With classes starting in several weeks, seven legislators sent Spellings a letter contending that the law has jeopardized progress Virginia schools have made under the state's Standards of Learning testing regimen and asking her to intervene to improve the situation.
If lawmakers do not see action, the General Assembly next year could consider withdrawing from the federal program, which might mean forgoing $350 million in federal funding, two of the letter's authors said in a conference call with reporters.
"We've talked until we're blue in the face with the U.S. Department of Education folks, but we haven't seen a lot of action," said Del. R. Steven Landes (Augusta), chairman of the House Republican caucus.

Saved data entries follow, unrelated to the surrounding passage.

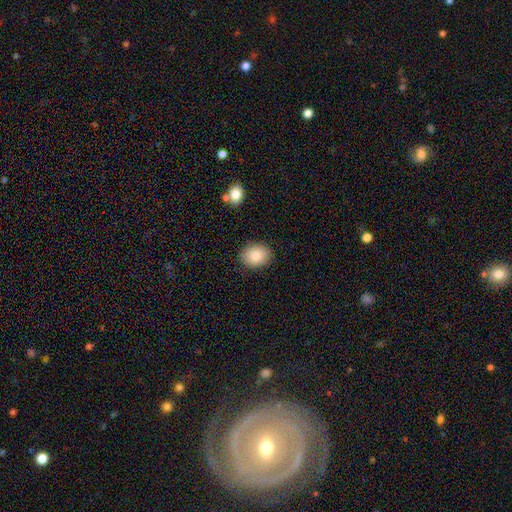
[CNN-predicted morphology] A smooth galaxy with no disk features (85%) that is in between round and cigar-shaped (55%).

Vote fractions:
- Smooth or featured? smooth: 85% / star or artifact: 8% / featured or disk: 8%
- How rounded? in between: 55% / round: 44% / cigar-shaped: 1%
- Merging? none: 87% / minor disturbance: 9% / major disturbance: 2% / merger: 2%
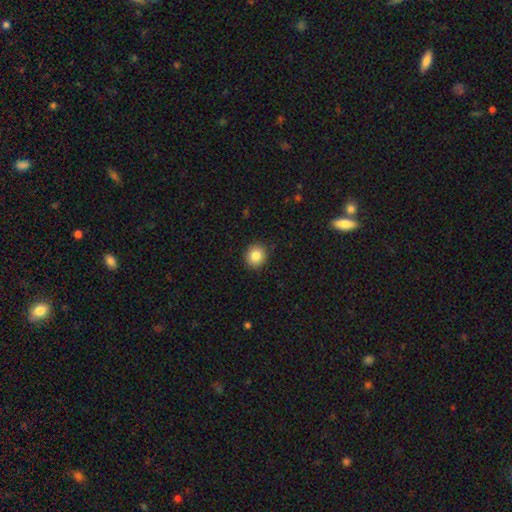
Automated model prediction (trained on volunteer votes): Smooth or featured: smooth — 83% (star or artifact — 9%)
How rounded: round — 82% (in between — 17%)
Merging: none — 90% (minor disturbance — 7%)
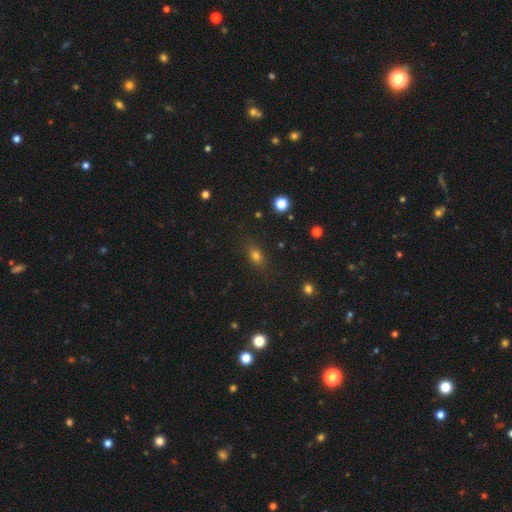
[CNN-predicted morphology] Smooth or featured?
  - smooth: 73% *
  - star or artifact: 17%
  - featured or disk: 10%
How rounded?
  - in between: 68% *
  - round: 24%
  - cigar-shaped: 8%
Merging?
  - none: 82% *
  - minor disturbance: 12%
  - major disturbance: 4%
  - merger: 2%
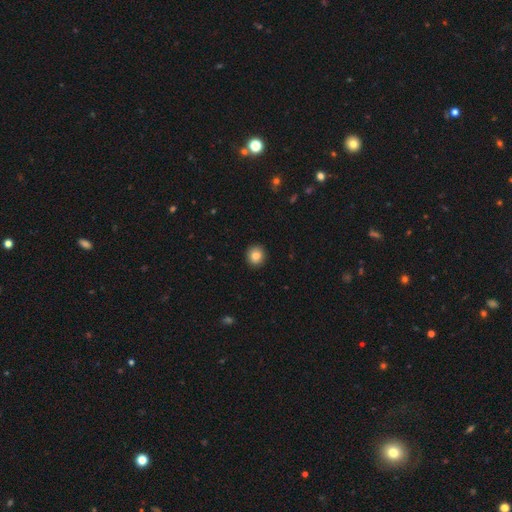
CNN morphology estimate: type=smooth (82%); roundness=round (91%); merging=none (93%).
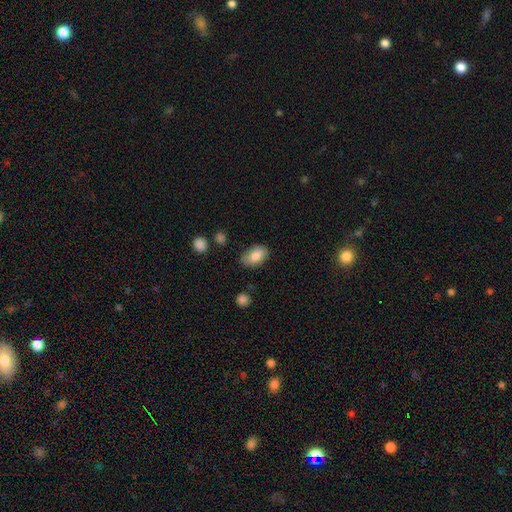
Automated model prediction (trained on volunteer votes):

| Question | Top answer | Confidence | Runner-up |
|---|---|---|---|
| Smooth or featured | smooth | 83% | featured or disk (10%) |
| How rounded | in between | 91% | round (7%) |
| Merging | none | 76% | minor disturbance (18%) |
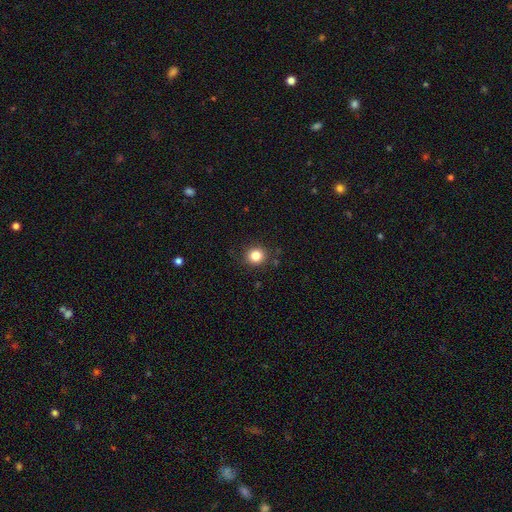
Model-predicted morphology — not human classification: Smooth or featured? smooth (83%)
How rounded? round (88%)
Merging? none (89%)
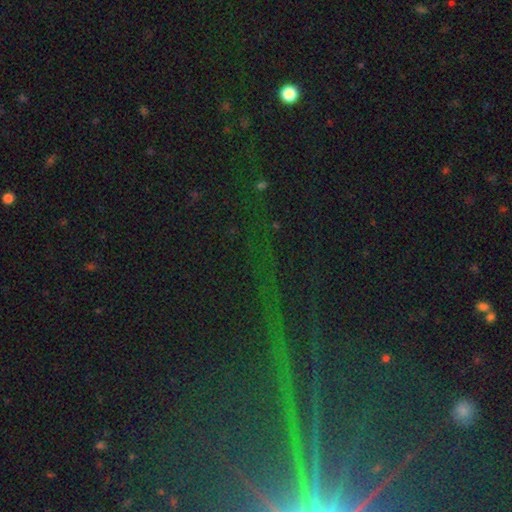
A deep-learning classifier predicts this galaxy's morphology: A star or artifact, not a galaxy (82%).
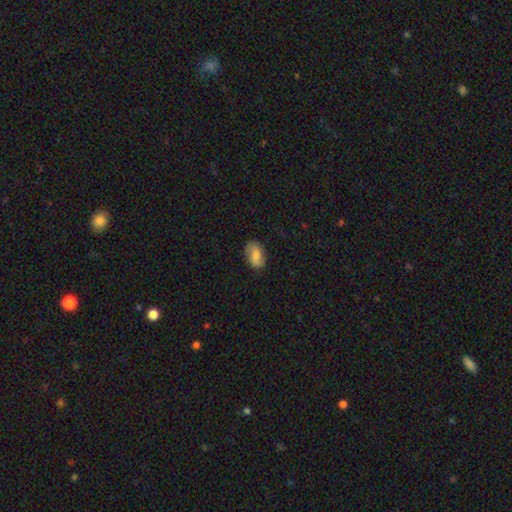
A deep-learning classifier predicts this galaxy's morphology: Smooth or featured?
  - smooth: 65% *
  - featured or disk: 27%
  - star or artifact: 8%
How rounded?
  - in between: 90% *
  - round: 8%
  - cigar-shaped: 2%
Merging?
  - none: 79% *
  - minor disturbance: 15%
  - major disturbance: 4%
  - merger: 1%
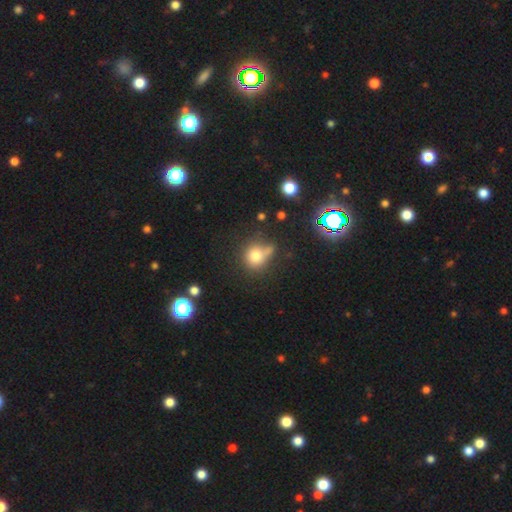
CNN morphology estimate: smooth_or_featured: smooth (p=0.73) [alt: star or artifact p=0.16]
how_rounded: round (p=0.79) [alt: in between p=0.20]
merging: none (p=0.50) [alt: minor disturbance p=0.24]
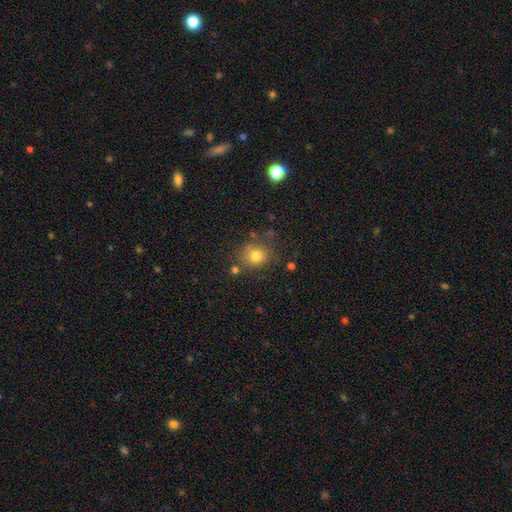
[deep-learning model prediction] This appears to be a smooth galaxy with no disk features (77%) that is round (81%). Merging: none (73%).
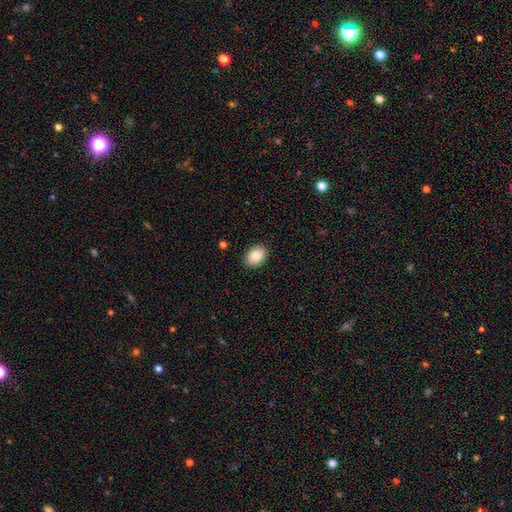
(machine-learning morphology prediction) smooth_or_featured: smooth (p=0.85) [alt: star or artifact p=0.08]
how_rounded: in between (p=0.71) [alt: round p=0.28]
merging: none (p=0.90) [alt: minor disturbance p=0.07]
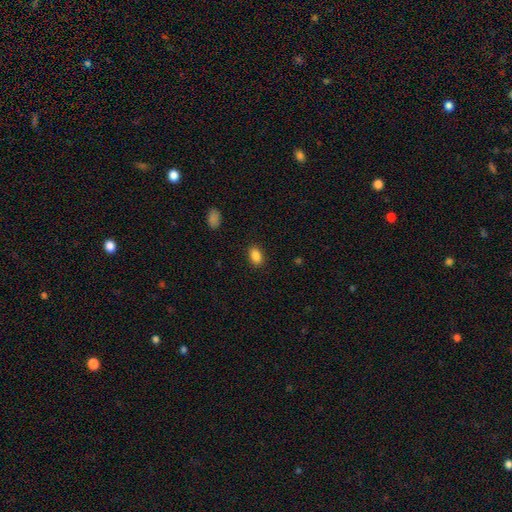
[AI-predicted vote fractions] Smooth or featured? smooth (87%)
How rounded? in between (88%)
Merging? none (88%)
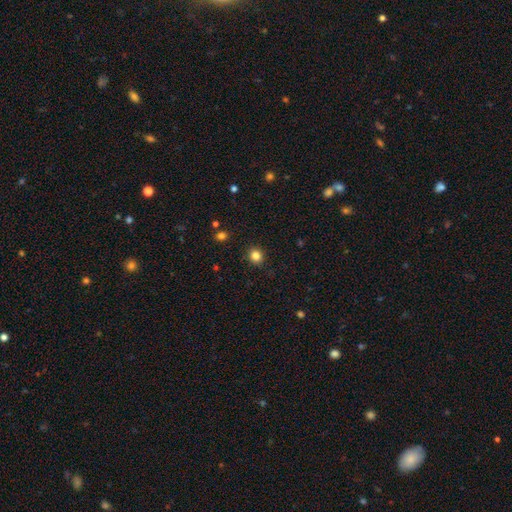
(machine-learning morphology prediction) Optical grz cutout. It shows a smooth galaxy with no disk features (84%) that is round (81%). Merging: none (90%).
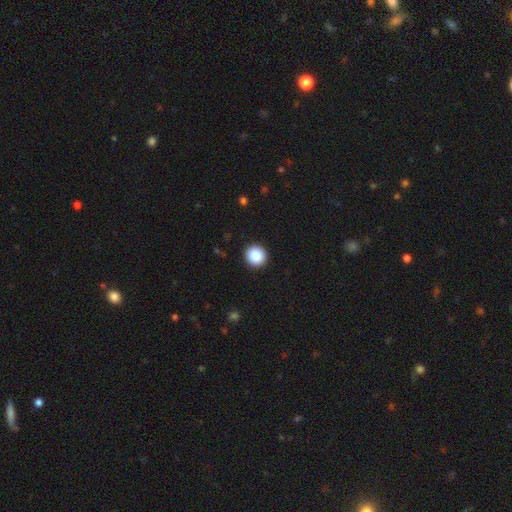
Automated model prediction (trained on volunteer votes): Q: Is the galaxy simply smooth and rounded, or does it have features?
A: smooth — 88%.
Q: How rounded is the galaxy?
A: round — 94%.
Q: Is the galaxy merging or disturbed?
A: none — 93%.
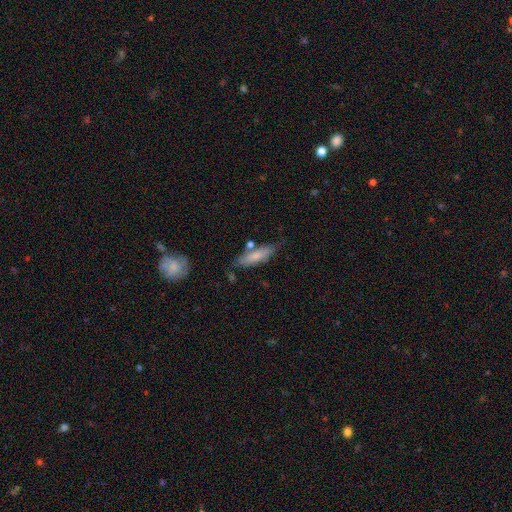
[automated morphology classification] smooth_or_featured: smooth (p=0.73) [alt: featured or disk p=0.21]
how_rounded: cigar-shaped (p=0.60) [alt: in between p=0.38]
merging: none (p=0.68) [alt: minor disturbance p=0.20]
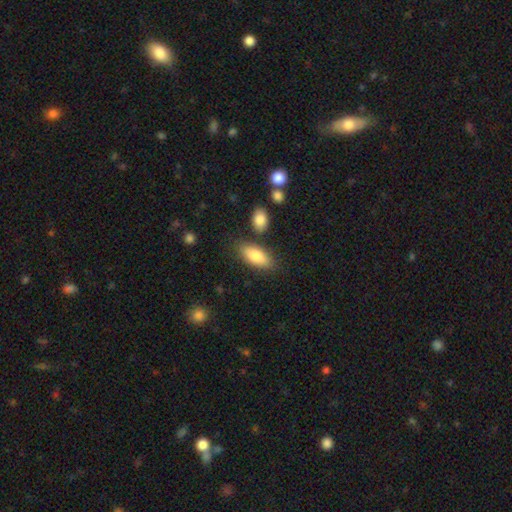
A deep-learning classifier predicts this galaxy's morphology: Smooth or featured? smooth (83%)
How rounded? in between (86%)
Merging? none (77%)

Landes said the letter was an attempt to "work through the system" to loosen the law's strictures, and he said lawmakers would look to the federal response, as well as an analysis of the law's costs to be completed in October, to determine future action.
The letter, which was written with help from a national organization lobbying for changes in the law, intensifies pressure on Spellings as she faces protests nationwide from Democratic and Republican lawmakers.
A spokesman for the department said it works closely with states on requests for flexibility but will not approve changes that violate law's core principles.
"When we see children that need help and we see the federal government is willing to provide millions of dollars to help those kids achieve, we think it'd be unwise for a state to forgo those funds," spokesman Chad Colby said.
The federal law calls for yearly testing of students in grades 3 through 8 and requires that schools show yearly progress in improving scores or face consequences.
Subgroups of students -- including ethnic minorities, disabled students and students with limited English skills -- also must make progress each year, and all students must pass math and reading tests by 2014.
Negotiations have been underway since January between Virginia's Board of Education and the federal department to loosen certain restrictions imposed by the law. Sen. Mary Margaret Whipple (Arlington), chairman of the Senate's Democratic caucus, said state officials have been frustrated because they feel that federal regulators have been slow in responding.
"That's one reason the legislators have put together this letter on a bipartisan basis," she said, "to say, 'Please, respond to us.' "
Virginia's board has lodged 14 requests for adjustments to the law's complicated rules for testing students and judging schools, many of them related to the testing of disabled students and immigrants learning English. Five requests have been rejected; three others were deferred for further study. Five have been formally approved, and Virginia Department of Education spokesman Charles Pyle said state officials have received informal notice in recent days that one more is likely to be approved.
State officials are scheduled to release test results by the end of this month.